*SUPPLIED MATERIAL*
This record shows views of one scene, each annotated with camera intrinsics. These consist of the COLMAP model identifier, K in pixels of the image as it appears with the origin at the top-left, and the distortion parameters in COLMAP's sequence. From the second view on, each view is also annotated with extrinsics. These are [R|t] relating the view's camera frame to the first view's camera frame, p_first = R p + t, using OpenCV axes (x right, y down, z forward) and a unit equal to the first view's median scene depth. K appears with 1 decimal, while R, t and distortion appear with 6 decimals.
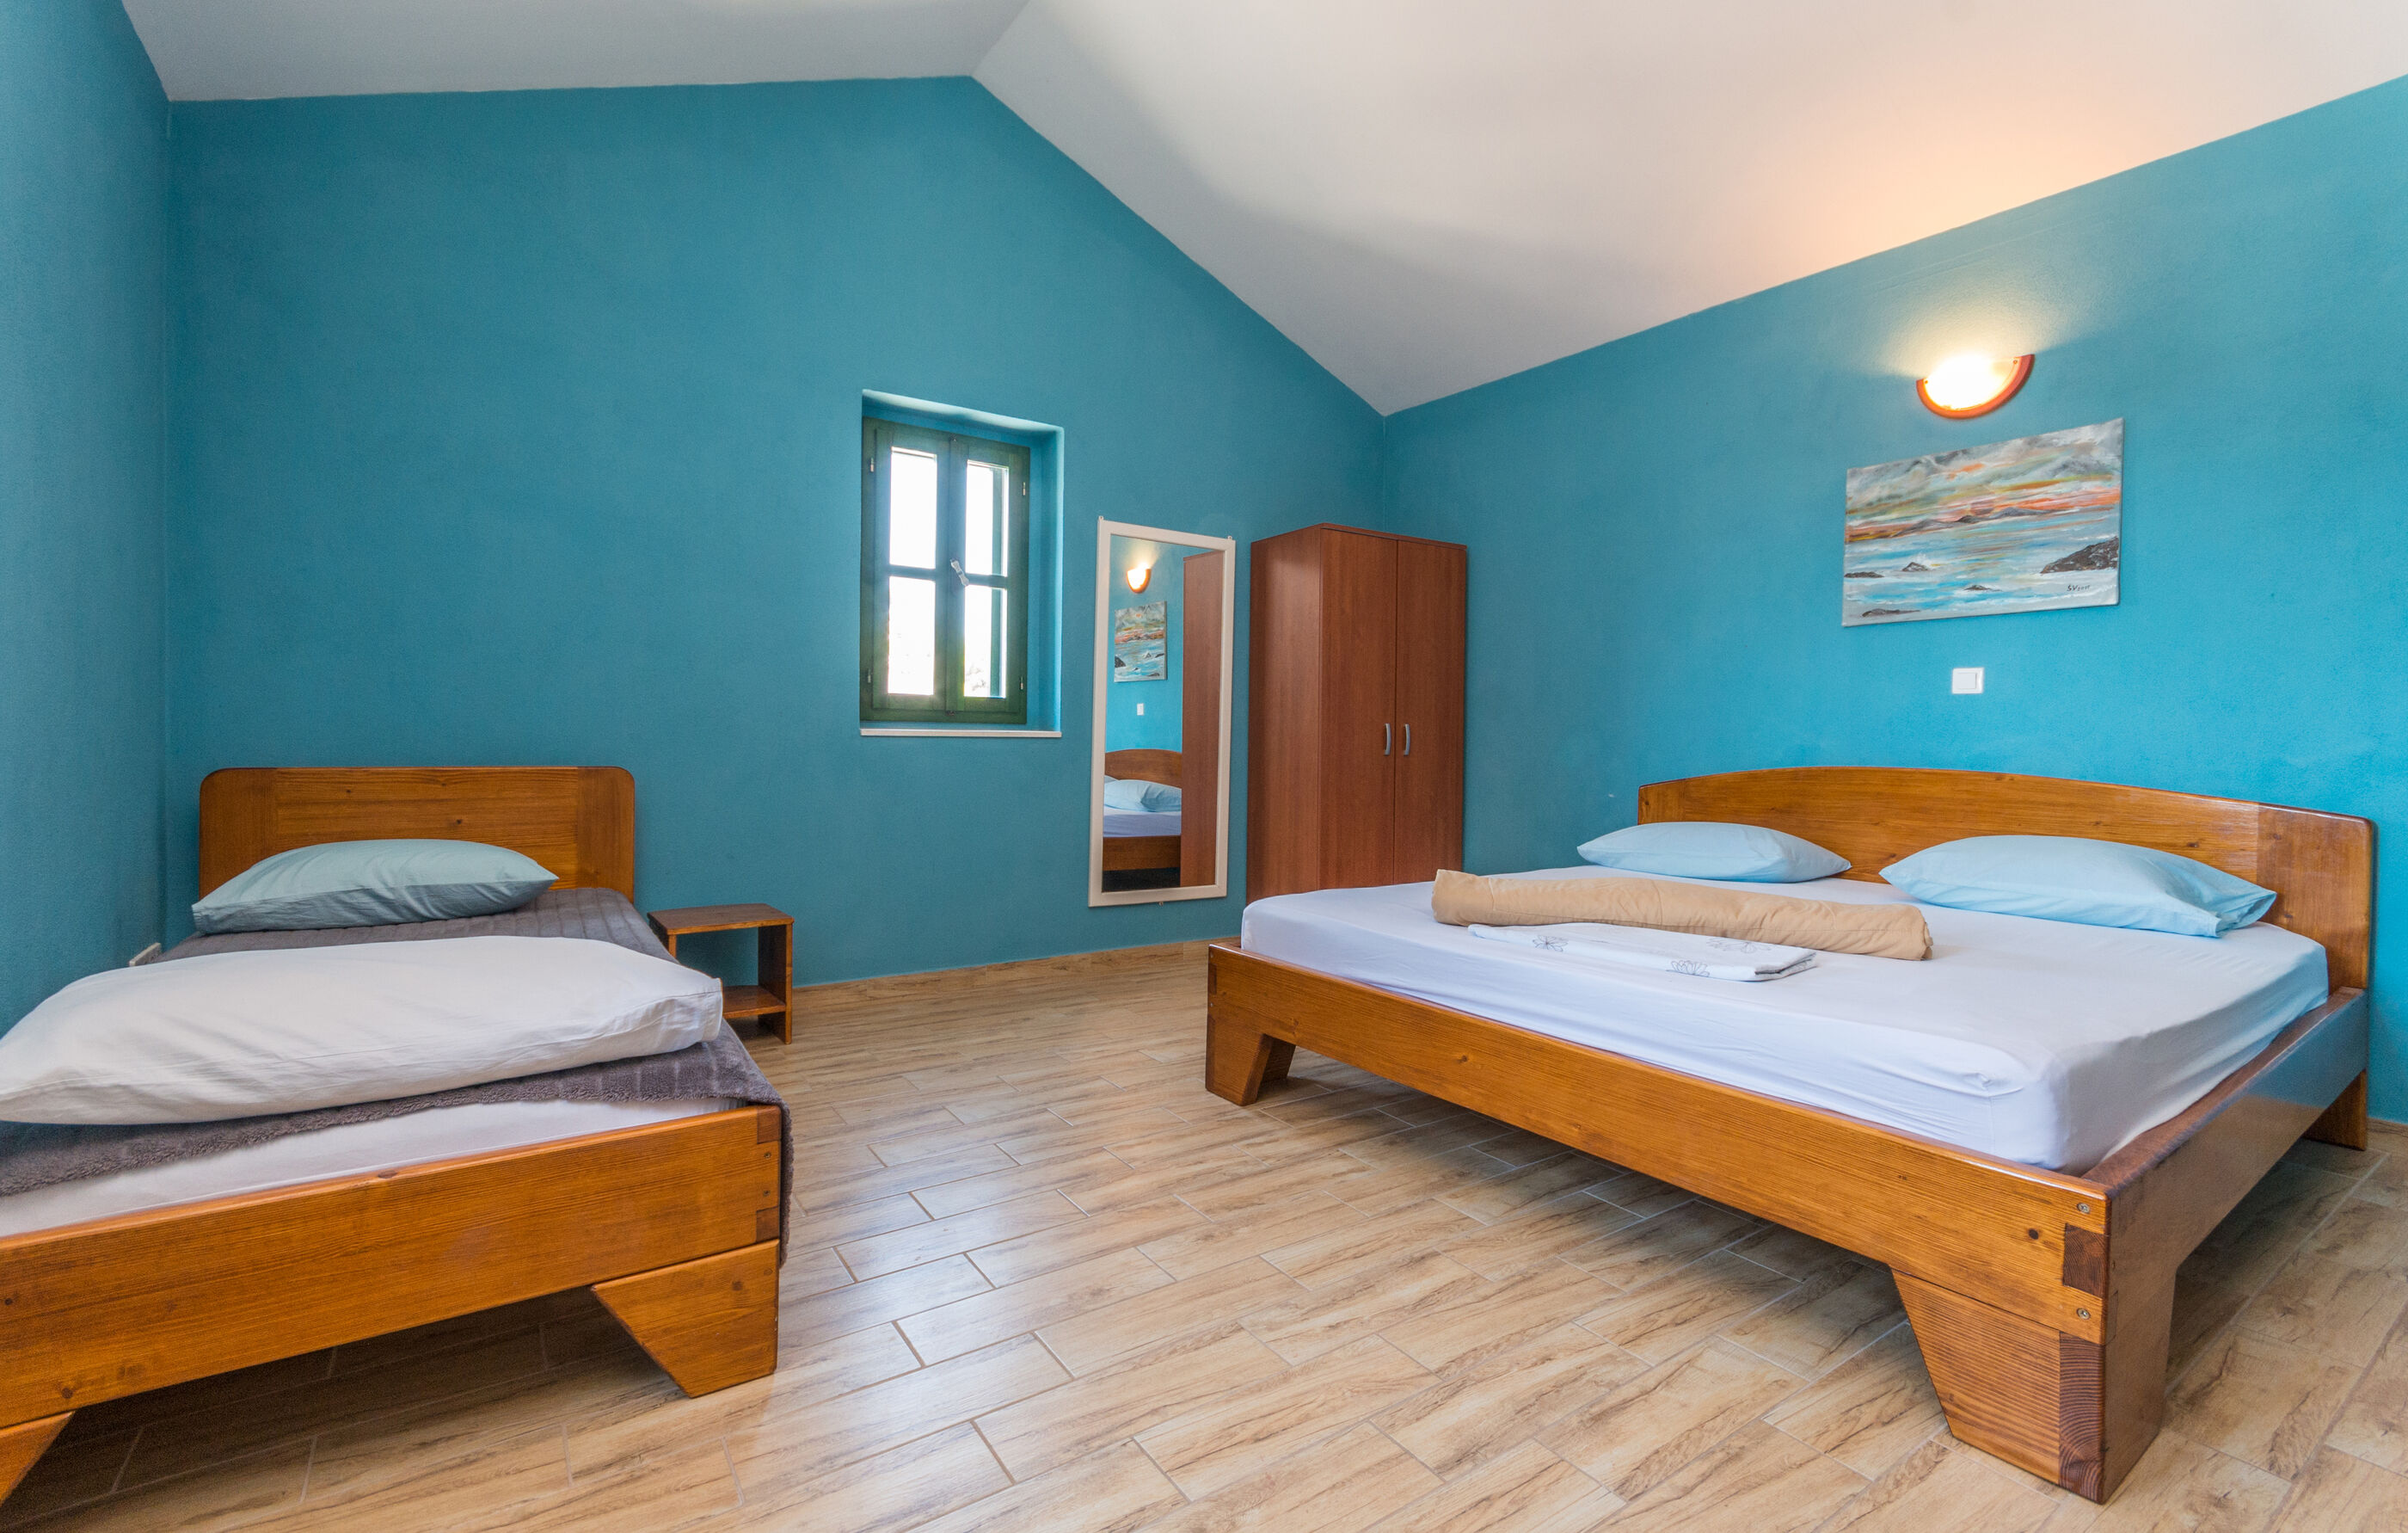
lens RADIAL K [[1050.1, 0, 1209.7], [0, 1050.1, 751.5], [0, 0, 1]] dist [0.005434, -0.000149]
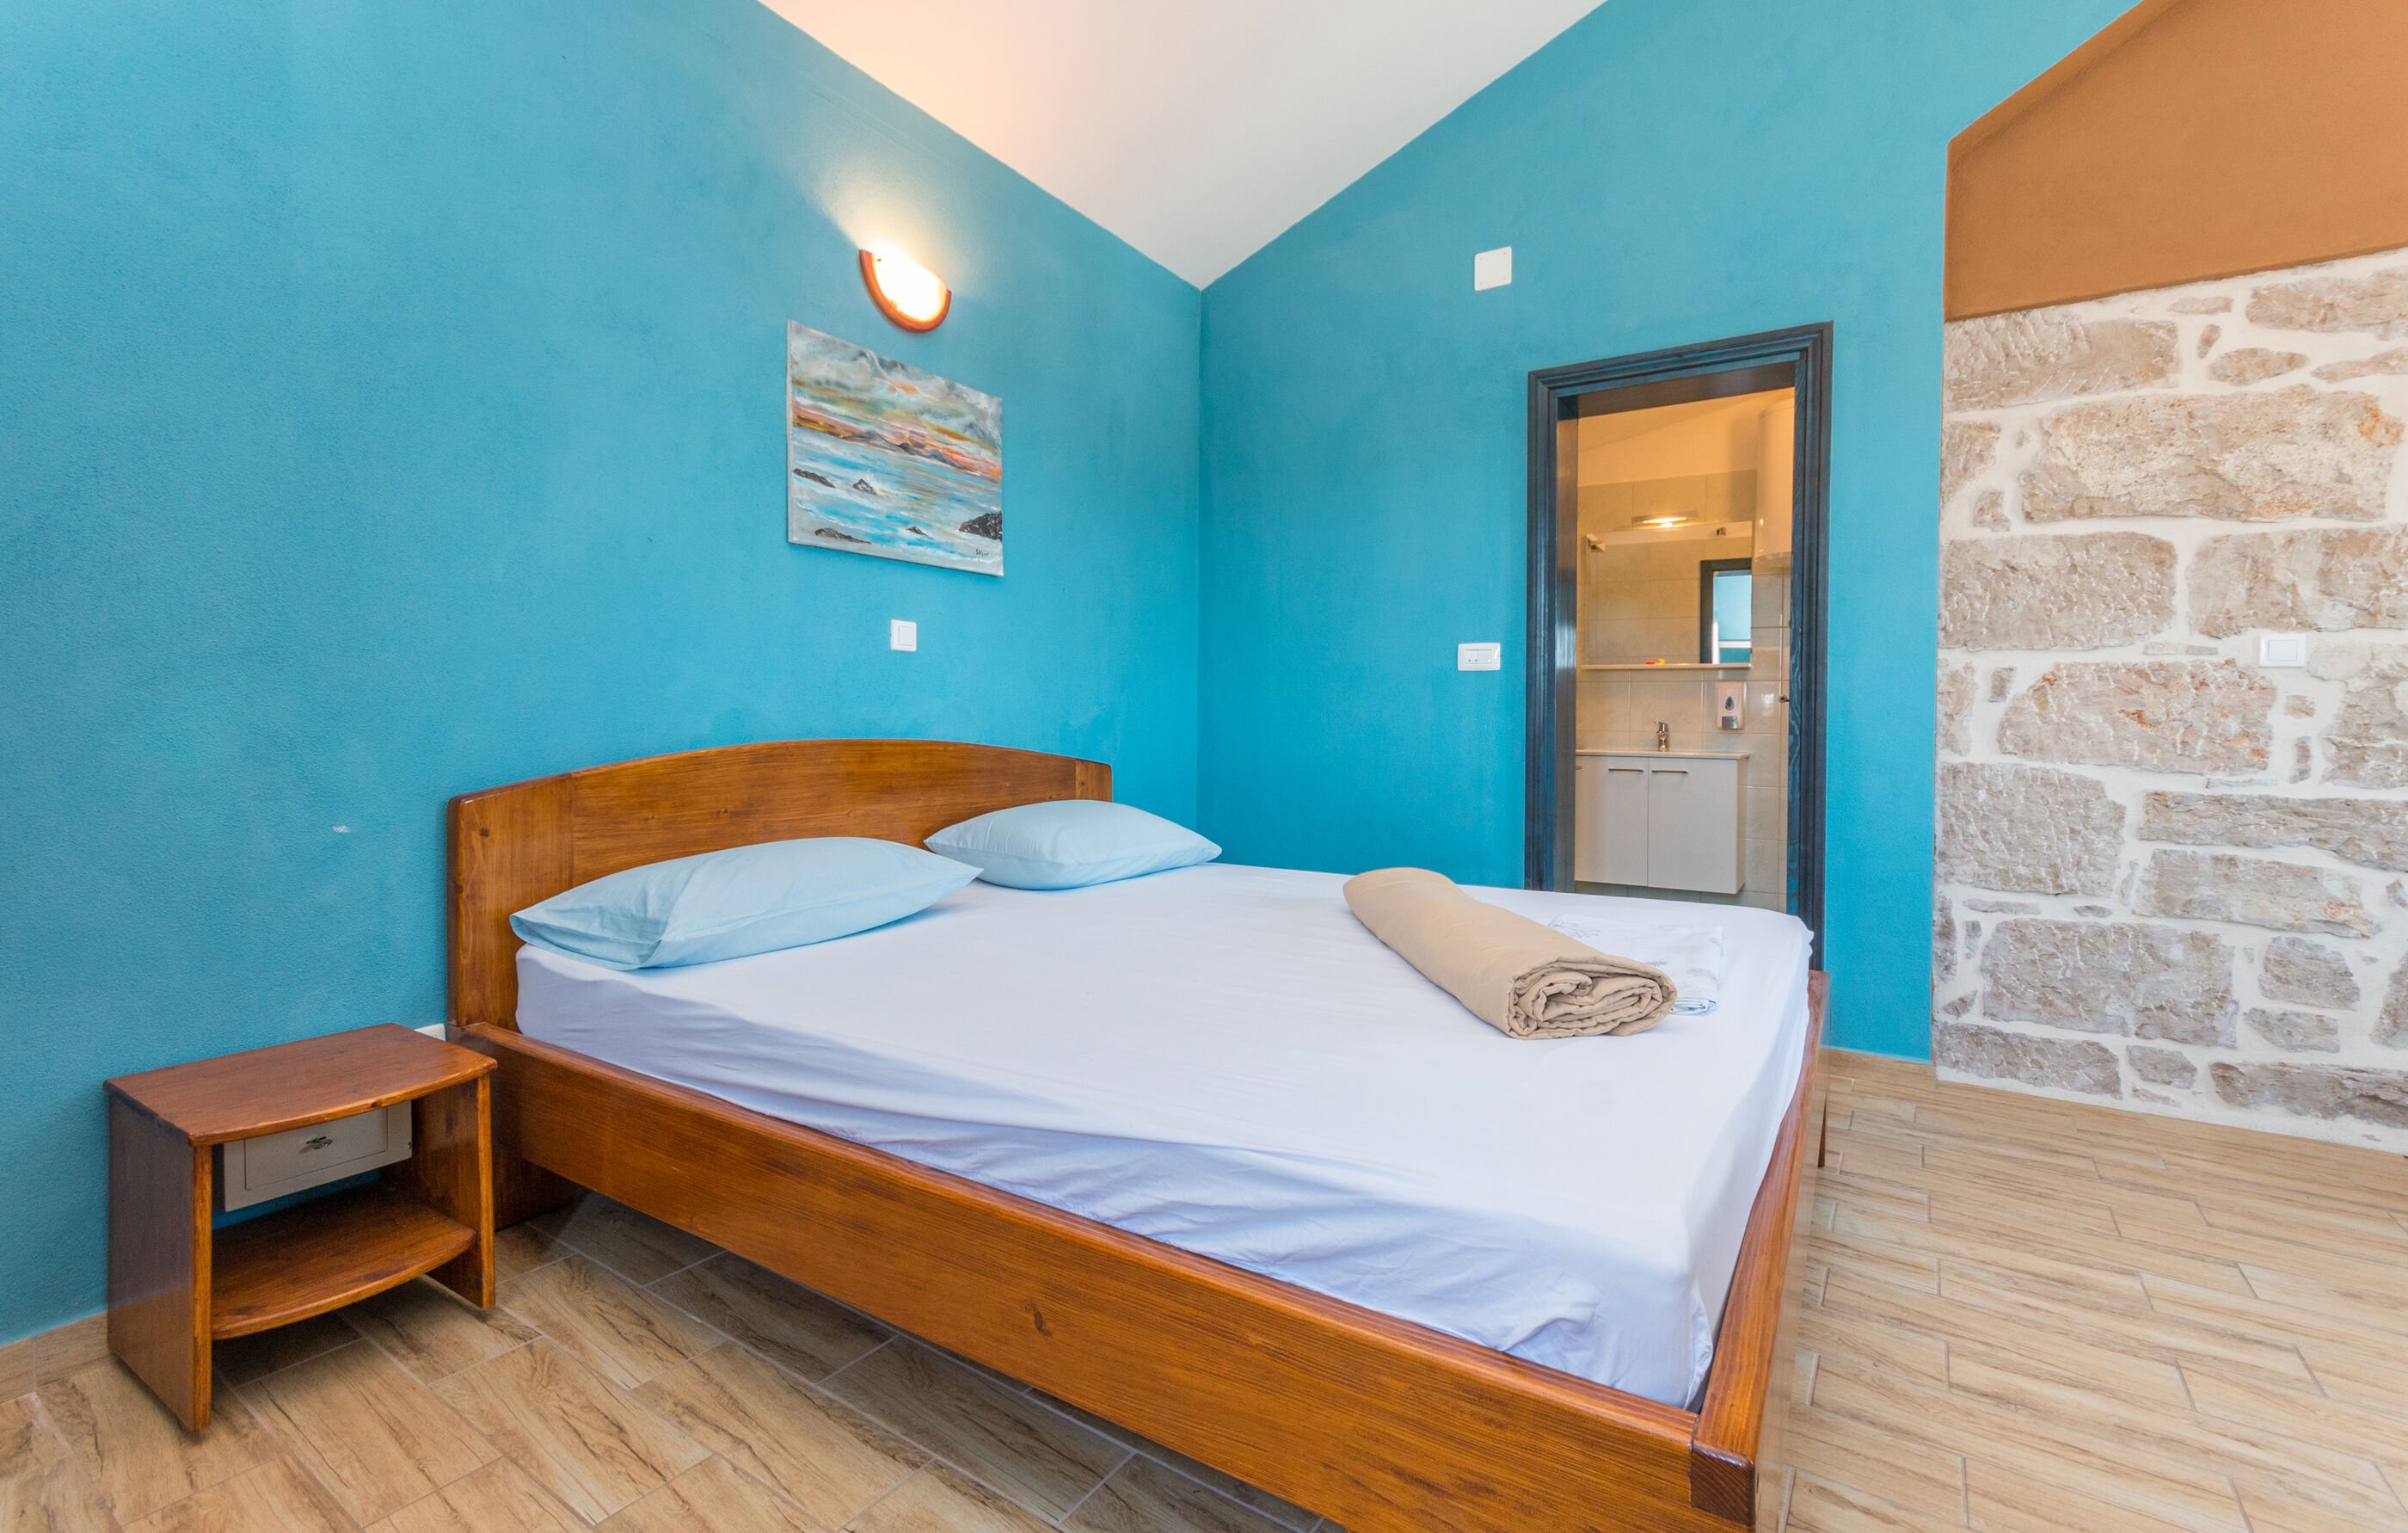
lens RADIAL K [[1053.0, 0, 1201.0], [0, 1053.0, 736.8], [0, 0, 1]] dist [0.001609, -0.000002]
pose [[-0.364667, -0.033701, 0.930528, -0.186960], [-0.006935, 0.999415, 0.033478, -0.015932], [-0.931112, 0.005756, -0.364687, 1.158893]]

*REQUIRED WORK*
Reproduce every one of the lines above character for character, leaving the pictures out.

*RESPONSE AREA*
This record shows views of one scene, each annotated with camera intrinsics. These consist of the COLMAP model identifier, K in pixels of the image as it appears with the origin at the top-left, and the distortion parameters in COLMAP's sequence. From the second view on, each view is also annotated with extrinsics. These are [R|t] relating the view's camera frame to the first view's camera frame, p_first = R p + t, using OpenCV axes (x right, y down, z forward) and a unit equal to the first view's median scene depth. K appears with 1 decimal, while R, t and distortion appear with 6 decimals.
lens RADIAL K [[1050.1, 0, 1209.7], [0, 1050.1, 751.5], [0, 0, 1]] dist [0.005434, -0.000149]
lens RADIAL K [[1053.0, 0, 1201.0], [0, 1053.0, 736.8], [0, 0, 1]] dist [0.001609, -0.000002]
pose [[-0.364667, -0.033701, 0.930528, -0.186960], [-0.006935, 0.999415, 0.033478, -0.015932], [-0.931112, 0.005756, -0.364687, 1.158893]]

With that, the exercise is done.